Q2 2024 · Market Pulse

Q2 2024 Market Pulse: The Recovery Begins

Q2 2024 tracked $129.8M in sales, the strongest quarter since Q1 2022. Two April sales — Action Comics #1 CGC 9.0 ($6M) and 1986 Fleer Jordan PSA 10 ($717K) — anchored a quarter that signaled the broad memorabilia recovery had begun in earnest.

Published July 22, 2024 by The Memorabilia.co Editors. Covering April 1, 2024June 30, 2024.

Highlights

  • $129.8M in Q2 tracked sales — the strongest quarter since Q1 2022.
  • Action Comics #1 CGC 9.0 sale ($6M, April Heritage) was the quarter-defining event.
  • 1986 Fleer Jordan PSA 10 cleared $717K, reset the modern basketball card tier.
  • Kobe Bryant 2009 Finals Game 4 photo-matched jersey sold for $1.08M in June.
  • Movie/TV memorabilia category posted +24% YoY, the strongest quarterly gain of any category.
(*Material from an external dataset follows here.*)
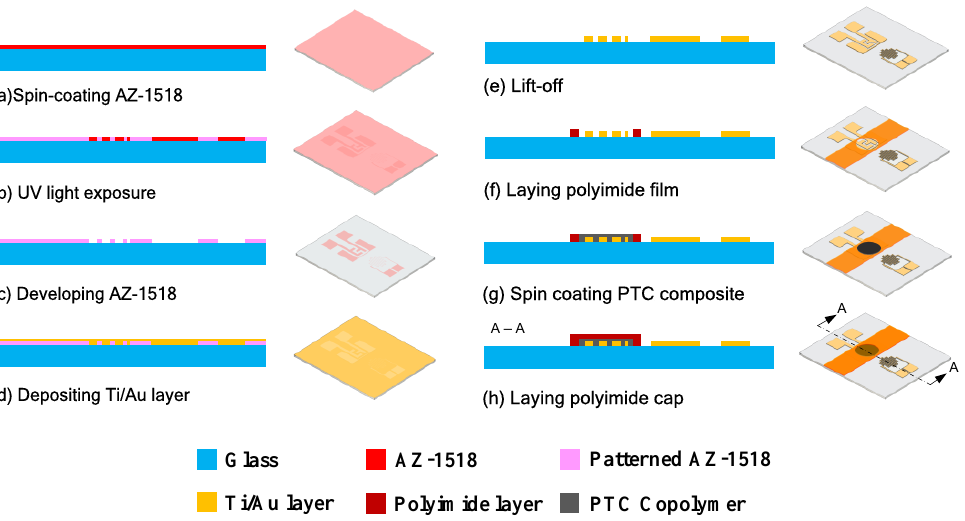
Figure 4. Fabrication process for the proposed thermal oscillator.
What Q2 2024 actually looked like

Q2 2024 was the quarter the memorabilia market signaled it had bottomed. Two April sales — Action Comics #1 CGC 9.0 at Heritage ($6M) and 1986 Fleer Jordan PSA 10 at Heritage ($717K) — were the pivot. The Action Comics sale established a new Golden Age ceiling. The Jordan sale reset the modern-basketball card tier after two years of softening.

But the broader story was in the breadth of the quarter, not the peaks. Tracked sales hit $129.8M — the strongest single-quarter total since Q1 2022. The recovery was visible across categories: movie/TV memorabilia (+24% YoY), political/historical (+12%), comics (+8%), sports memorabilia (+6%). Modern cards remained slightly negative (-2% YoY) but the rate of decline had bottomed.
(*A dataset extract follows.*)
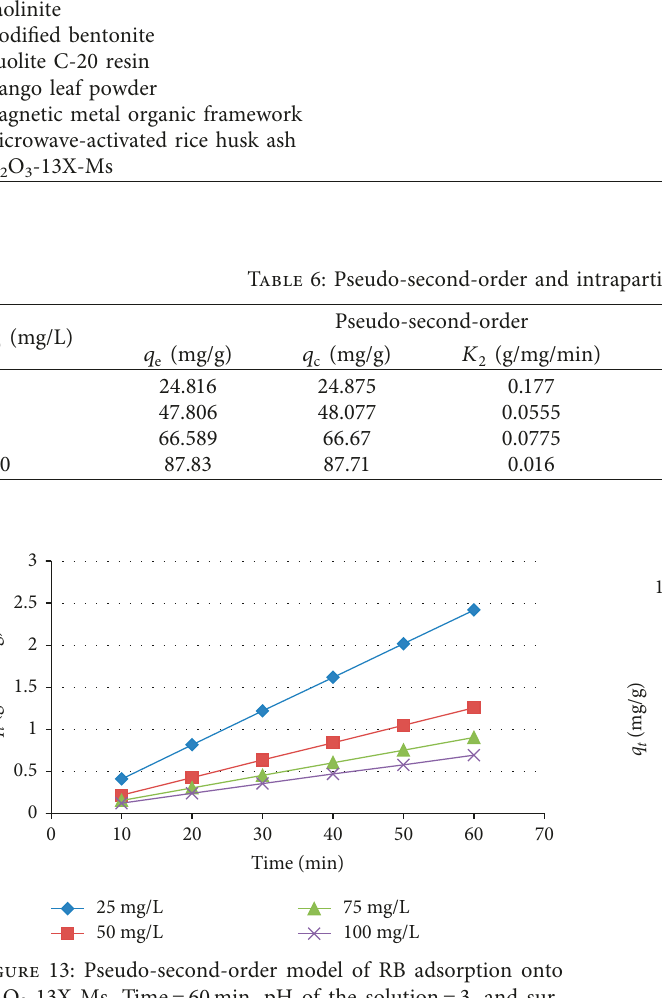
Table 5: Comparison of maximum adsorption capacity reported in extant studies with that of Fe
Action Comics #1 CGC 9.0 ($6M). The Vincent Zurzolo / ComicConnect 'finest known' Action #1 had previously sold for $3.21M in 2014. The 2024 sale was 1.87x the inflation-adjusted equivalent — meaning the market had paid significant real-dollar premium beyond inflation for the same item, same grade, same provenance. That premium reflected expanded buyer demand at the Golden Age tier.
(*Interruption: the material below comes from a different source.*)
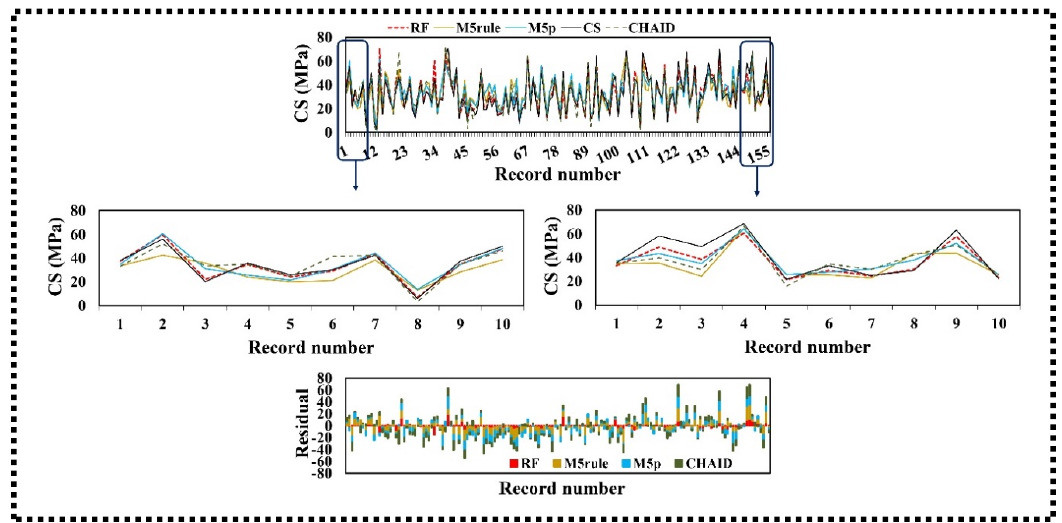
Figure 5. Time series and residual plots of the testing phase of the classification-based regression methods for CS estimation.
1986 Fleer Jordan PSA 10 ($717K). Heritage's April sale was the data point that ended the modern-basketball card slide. The card sat above the $625K October 2023 sale by 15% in six months. The population at PSA 10 had grown by approximately 12 cards over that period — modest, but enough to suggest the supply expansion was being absorbed.

Kobe Bryant Game 4 jersey ($1.08M). The June Heritage Platinum Night sale of the photo-matched 2009 NBA Finals Game 4 jersey reset the documented-provenance jersey price tier. The price was at the lower end of the $800K–$1.2M estimate but the photo-matching documentation drove the floor.

Numbers we tracked

CategoryQ2 2024 trackedYoY changeMedian sale
Trading cards$48.6M-2%$25,200
Sports memorabilia$21.4M+6%$39,800
Movie/TV memorabilia$19.8M+24%$47,000
Comics$22.1M+8%$24,200
Music memorabilia$10.4M+4%$28,100
Political/historical$5.8M+12%$29,400
Autographs$2.9M-3%$10,200
Toys$1.4M+5%$7,100

What we learned in Q2 about category leaders

Comics emerged as the structural winner. The Action Comics #1 sale was the headline, but the broader story was that comic-book CGC 9.0+ population data had stabilized after two years of resubmission-driven inflation. The supply has not expanded; the demand has rebuilt. We expect comics to continue posting steady gains through 2025.

Movie/TV memorabilia accelerated. +24% YoY was the steepest gain in any tracked category. The driver was Propstore's institutional maturity as an auction venue plus growing documentation availability for original screen-used props (production records, Lucasfilm and Marvel internal archives becoming accessible).

Modern cards were not yet recovering, but the rate of decline had stopped. -2% YoY was the smallest contraction since Q2 2022. We assessed this as the bottoming signal, which subsequent quarters confirmed.

Methodology note

Tracked sales above the Field Index threshold are sourced from public auction-house catalogs, trade-press reporting, and grading-service population data.